First off, I’m grateful for the opportunity to be part of the Grady immersion experience. This trip provides the unique opportunity to work with a specific patient population within the local Hispanic community: undocumented individuals suffering from end stage renal disease.
Today our group started the morning with a tour of Grady, including the emergency, trauma and dialysis units. Afterwards, we had a group huddle to discuss the pre-experience assigned literature we read. The intersection of healthcare and government policies, specifically access to health care services for undocumented immigrants, was the key topic.
To offer a brief recap, individuals from this population cannot qualify for government health insurance and, often, cannot afford private health insurance. Without insurance, they cannot receive the routine dialysis treatments they need to survive and maintain a decent quality of life. However, no one can be denied emergency health care services in the United States. Undocumented immigrants must therefore wait until their condition worsens to the point of crisis and then report to the emergency room for dialysis treatment. While this loophole offers some hope, it severely impacts the quality of life these individuals are able to have. Grady has sought solutions to this issue while staying within bounds of current policies.
After our roundtable discussion, we went to the dialysis unit and met with some of the patients and staff. We broke into groups of three and met with individual patients, asking them general questions about their day-to-day lives and current health issues. One of the other topics we discussed during our roundtable was patient adherence to the renal diet. Patients in end stage renal disease have to avoid certain potassium-rich foods, in addition to other dietary restrictions. Adherence to the diet is an issue within all populations, but I wondered if there were cultural-specific reasons within the Hispanic community.

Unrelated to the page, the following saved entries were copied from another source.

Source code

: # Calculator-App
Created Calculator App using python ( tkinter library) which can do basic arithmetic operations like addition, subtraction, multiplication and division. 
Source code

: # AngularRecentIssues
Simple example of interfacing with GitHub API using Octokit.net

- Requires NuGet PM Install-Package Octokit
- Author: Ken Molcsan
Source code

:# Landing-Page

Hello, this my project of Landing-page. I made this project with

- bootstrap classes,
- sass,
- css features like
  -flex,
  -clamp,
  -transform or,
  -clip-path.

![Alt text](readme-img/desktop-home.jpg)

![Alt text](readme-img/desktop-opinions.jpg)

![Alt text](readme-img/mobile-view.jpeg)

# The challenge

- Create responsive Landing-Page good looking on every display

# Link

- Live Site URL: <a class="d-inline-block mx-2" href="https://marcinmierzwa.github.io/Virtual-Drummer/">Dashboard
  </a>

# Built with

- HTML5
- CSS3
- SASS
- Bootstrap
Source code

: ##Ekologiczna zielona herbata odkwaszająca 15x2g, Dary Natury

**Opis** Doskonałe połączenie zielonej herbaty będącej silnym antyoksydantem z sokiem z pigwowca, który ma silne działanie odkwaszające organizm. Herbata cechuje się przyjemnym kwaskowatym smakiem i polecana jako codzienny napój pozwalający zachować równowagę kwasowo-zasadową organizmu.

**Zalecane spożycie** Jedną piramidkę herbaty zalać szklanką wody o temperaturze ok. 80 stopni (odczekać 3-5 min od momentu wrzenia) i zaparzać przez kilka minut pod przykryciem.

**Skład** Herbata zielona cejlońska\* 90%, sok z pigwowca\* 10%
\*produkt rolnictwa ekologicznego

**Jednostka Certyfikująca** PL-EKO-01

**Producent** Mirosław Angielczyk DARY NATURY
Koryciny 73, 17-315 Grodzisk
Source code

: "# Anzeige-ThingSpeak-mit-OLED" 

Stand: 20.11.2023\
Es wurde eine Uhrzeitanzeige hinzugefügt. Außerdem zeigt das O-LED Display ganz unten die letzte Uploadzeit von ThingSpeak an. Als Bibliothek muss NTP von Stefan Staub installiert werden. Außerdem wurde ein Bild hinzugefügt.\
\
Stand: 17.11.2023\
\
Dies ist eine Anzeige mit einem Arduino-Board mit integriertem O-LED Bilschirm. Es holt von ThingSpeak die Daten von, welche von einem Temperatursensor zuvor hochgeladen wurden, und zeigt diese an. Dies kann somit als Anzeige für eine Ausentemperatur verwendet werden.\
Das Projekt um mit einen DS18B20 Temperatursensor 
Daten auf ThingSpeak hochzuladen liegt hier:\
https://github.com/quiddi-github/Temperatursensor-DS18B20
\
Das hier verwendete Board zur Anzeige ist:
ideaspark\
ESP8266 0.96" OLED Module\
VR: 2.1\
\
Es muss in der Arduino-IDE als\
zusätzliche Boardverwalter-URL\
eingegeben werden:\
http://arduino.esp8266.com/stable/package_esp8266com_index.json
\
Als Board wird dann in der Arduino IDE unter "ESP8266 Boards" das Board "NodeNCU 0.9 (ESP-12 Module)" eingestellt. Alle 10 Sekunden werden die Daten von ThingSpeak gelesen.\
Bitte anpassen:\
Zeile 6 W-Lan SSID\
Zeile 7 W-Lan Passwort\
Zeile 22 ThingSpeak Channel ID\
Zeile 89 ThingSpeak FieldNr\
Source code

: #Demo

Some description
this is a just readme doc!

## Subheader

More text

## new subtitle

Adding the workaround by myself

I asked the patient we interviewed, a man in his mid-40s who has been receiving dialysis treatments for six years, what he thought the reasons were behind non-adherence. He explained that economic barriers were a factor because many families couldn’t afford the healthier foods they were suppose to eat. He also said it was very difficult for one person to maintain a specific diet when they lived with many people who did not follow the diet. I also asked him what the morale was like between the Hispanic patients and the health care staff. He replied that, just as it is everywhere, some people were kind and some were not. When asked if he believed there was trust between the two groups, he said “no.”
Why is there a perceived lack of trust? It could be because these patients and the health care providers aren’t able to establish routine schedules and, therefore, are incapable of building the same kind of relationship that insured patients are able to have with their health care team. It could also be due to burn out within the health care staff, who are faced with a large patient population, a lack of consistent scheduling and staff shortages. Or, perhaps, the lack of trust is related to the fear undocumented individuals have of any agency that is driven by government policy. It’s difficult to say, but it may factor in to the issue of diet non-adherence. Are we more likely to take diet advice from someone we trust, like our family and community, or from people we barely know?
Our interview concluded and, as we prepared to leave, I told the patient “nos vemos el jueves.” (We’ll see you on Thursday.) He responded automatically, “primero Dios.” (First God.) This is a common response, as Latino communities’ concept of time is oriented in the present. They don’t worry about the future, but rather live for today.